KUPI BEUNGOH
Menggali Solusi: Menata Tambang Emas Rakyat di Aceh tanpa Represi
Tambang ilegal bukan hanya merusak lingkungan dan hutan Aceh, tetapi juga melahirkan persoalan hukum dan sosial
Oleh Edy Mirza,ST*)
Tambang emas ilegal di Provinsi Aceh masih menjadi persoalan besar.
Data terbaru menunjukkan bahwa hingga akhir 2024 terdapat sekitar 8.107 hektare wilayah pertambangan emas ilegal tersebar di berbagai kabupaten, mulai dari Aceh Barat, Nagan Raya, Pidie, Aceh Jaya, hingga Aceh Tengah, Aceh Selatan, dan Aceh Besar (Mongabay, 2024).
Luas ini meningkat dari 6.805 hektare pada tahun sebelumnya, menandakan bahwa penertiban represif yang selama ini dilakukan belum menyentuh akar masalah.
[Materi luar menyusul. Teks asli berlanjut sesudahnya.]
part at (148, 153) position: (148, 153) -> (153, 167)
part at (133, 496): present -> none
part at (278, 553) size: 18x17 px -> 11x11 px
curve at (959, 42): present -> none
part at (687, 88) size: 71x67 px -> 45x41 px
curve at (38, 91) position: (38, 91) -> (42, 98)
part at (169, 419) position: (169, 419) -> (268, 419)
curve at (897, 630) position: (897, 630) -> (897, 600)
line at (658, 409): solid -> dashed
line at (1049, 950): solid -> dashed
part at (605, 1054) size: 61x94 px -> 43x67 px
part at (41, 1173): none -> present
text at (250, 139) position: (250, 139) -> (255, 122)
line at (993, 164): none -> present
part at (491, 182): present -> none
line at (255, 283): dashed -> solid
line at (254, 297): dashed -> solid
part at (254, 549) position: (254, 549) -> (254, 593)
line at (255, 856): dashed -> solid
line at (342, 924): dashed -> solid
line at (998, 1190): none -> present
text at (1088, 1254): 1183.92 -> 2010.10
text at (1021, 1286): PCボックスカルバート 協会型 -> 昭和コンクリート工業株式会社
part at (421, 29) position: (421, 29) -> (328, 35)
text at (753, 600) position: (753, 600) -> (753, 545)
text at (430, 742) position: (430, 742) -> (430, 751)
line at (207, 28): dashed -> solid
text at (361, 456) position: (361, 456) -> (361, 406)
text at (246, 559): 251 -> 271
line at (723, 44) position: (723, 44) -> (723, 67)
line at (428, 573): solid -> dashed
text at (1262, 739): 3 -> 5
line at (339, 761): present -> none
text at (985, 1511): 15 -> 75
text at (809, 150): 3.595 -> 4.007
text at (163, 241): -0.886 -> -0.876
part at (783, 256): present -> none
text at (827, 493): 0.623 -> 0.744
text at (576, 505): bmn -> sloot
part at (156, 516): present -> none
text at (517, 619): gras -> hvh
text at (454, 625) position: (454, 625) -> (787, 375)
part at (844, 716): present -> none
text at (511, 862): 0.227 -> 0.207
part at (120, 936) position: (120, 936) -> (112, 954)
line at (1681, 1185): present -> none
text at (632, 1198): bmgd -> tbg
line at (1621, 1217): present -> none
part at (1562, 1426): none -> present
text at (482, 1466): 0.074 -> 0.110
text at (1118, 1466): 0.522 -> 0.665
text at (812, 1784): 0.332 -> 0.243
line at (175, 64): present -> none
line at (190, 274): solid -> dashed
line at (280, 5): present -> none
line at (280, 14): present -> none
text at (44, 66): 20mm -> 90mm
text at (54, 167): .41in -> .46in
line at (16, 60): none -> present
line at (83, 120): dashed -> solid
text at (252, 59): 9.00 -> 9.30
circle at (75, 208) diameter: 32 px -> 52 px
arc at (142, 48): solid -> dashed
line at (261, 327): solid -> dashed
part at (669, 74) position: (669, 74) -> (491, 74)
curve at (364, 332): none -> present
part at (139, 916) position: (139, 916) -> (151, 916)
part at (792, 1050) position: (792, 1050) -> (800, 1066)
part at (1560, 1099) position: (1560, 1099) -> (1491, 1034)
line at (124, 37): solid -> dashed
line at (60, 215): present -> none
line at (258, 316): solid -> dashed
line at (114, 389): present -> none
Tentunya, angka tersebut terus bertambah hingga kini.
Tambang ilegal bukan hanya merusak lingkungan dan hutan Aceh, tetapi juga melahirkan persoalan hukum dan sosial.
Baca juga: Mualem Ultimatum Tambang Ilegal, Minta Tarik Semua Alat Berat dalam Hutan dalam 2 Minggu
Menurut Pansus minerba dan migas DPR Aceh, aktivitas tambang ilegal di provinsi ini berlangsung masif: sekitar 450 titik operasi dengan 1.000 unit alat berat aktif bekerja.
Ironisnya, DPR juga mencatat dugaan praktik setoran hingga Rp 360 miliar tiap tahun kepada oknum aparat agar aktivitas tersebut tetap berjalan.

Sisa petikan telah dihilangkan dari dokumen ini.